Descubrimos que el relato ya es otra pasión
Al final, el relato terminó por ser una pasión argentina. No el relato tradicional, el cuento de las buenas noches, el de las tradiciones y las epopeyas. La pasión que sentimos es por el relato que quieren que creamos. Siempre que un relato pretende imponerse, pide a los relatados un sacrificio. Hace miles de años esa técnica sirvió para unir a la gente, afianzar y sostener las religiones, por ejemplo. Pero en el siglo XXI, esa sagacidad se trasladó a lo social y a lo político, con resultado incierto. El ritual del sacrificio ya no es ni el cristiano, ni el azteca: el relato nos pide hoy el sacrificio de la credulidad.

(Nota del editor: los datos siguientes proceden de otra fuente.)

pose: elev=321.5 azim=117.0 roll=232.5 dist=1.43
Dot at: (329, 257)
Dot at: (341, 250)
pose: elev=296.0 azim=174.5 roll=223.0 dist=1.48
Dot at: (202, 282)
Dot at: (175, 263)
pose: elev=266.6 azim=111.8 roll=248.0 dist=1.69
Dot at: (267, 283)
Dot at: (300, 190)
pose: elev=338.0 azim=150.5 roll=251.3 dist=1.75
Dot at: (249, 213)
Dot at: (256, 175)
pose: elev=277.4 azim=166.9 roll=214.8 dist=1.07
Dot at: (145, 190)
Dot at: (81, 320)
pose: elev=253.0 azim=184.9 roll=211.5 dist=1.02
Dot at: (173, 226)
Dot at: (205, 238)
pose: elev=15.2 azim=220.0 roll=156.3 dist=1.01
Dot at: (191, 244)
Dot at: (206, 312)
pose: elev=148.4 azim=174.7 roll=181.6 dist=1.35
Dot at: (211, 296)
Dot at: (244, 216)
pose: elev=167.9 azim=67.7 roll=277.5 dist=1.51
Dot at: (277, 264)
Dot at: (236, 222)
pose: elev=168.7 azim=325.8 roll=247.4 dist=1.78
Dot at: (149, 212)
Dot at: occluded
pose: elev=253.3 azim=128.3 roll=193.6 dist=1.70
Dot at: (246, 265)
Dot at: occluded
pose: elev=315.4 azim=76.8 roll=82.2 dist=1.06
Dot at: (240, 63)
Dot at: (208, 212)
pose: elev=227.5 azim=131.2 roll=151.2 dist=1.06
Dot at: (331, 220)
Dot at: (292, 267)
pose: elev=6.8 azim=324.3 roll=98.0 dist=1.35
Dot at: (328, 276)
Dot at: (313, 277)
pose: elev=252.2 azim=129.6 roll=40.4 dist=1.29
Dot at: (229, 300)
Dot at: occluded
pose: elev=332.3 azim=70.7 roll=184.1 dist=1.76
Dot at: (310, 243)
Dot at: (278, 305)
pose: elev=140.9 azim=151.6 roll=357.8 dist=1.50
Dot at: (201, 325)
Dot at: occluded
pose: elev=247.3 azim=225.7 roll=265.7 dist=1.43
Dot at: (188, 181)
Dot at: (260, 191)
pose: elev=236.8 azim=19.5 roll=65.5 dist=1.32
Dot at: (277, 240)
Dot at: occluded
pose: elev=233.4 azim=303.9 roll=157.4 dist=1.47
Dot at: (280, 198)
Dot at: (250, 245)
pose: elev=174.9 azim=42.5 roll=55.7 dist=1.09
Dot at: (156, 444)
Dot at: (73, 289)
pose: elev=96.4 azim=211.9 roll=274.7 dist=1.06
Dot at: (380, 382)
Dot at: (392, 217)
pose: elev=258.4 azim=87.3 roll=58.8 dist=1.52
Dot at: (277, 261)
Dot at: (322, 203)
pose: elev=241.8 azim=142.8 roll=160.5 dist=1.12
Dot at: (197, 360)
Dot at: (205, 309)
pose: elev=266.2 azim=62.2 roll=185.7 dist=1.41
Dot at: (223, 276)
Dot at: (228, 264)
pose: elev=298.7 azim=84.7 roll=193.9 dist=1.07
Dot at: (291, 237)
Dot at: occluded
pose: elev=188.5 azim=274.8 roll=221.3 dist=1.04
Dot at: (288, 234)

Es una gigantesca trampa que sólo tiende a apuntalar el relato inducido. A ninguno nos gusta pasar por tontos, y menos serlo de cuerpo entero. De manera que cuanto más sacrificio empeñemos en una determinada creencia, más se fortalece esa fe. Si el sacrificio de la credulidad es nuestro, la disyuntiva es tremenda: o bien el relato es verdad, o somos unos idiotas irredentos. Cuando pedimos el sacrificio a otros, el dilema es idéntico: o el relato es cierto, o somos unos villanos despiadados. Tampoco quiere nadie ser idiota o villano. Por lo tanto, el relato, cualquiera, tiene que ser cierto. Así es como abonamos ideas, creencias y procederes que fueron, son o se tornan violentos, corruptos, autoritarios o estúpidos; y así sostenemos a quienes relatan el relato: nos es imposible descreer de nuestras creencias a riesgo de pasar por lo que no somos. O por lo que sí somos, pero no queremos que se note. La vida no es un relato y la fe necesita revisión, ojo atento, alerta máxima. Eso también es pasión.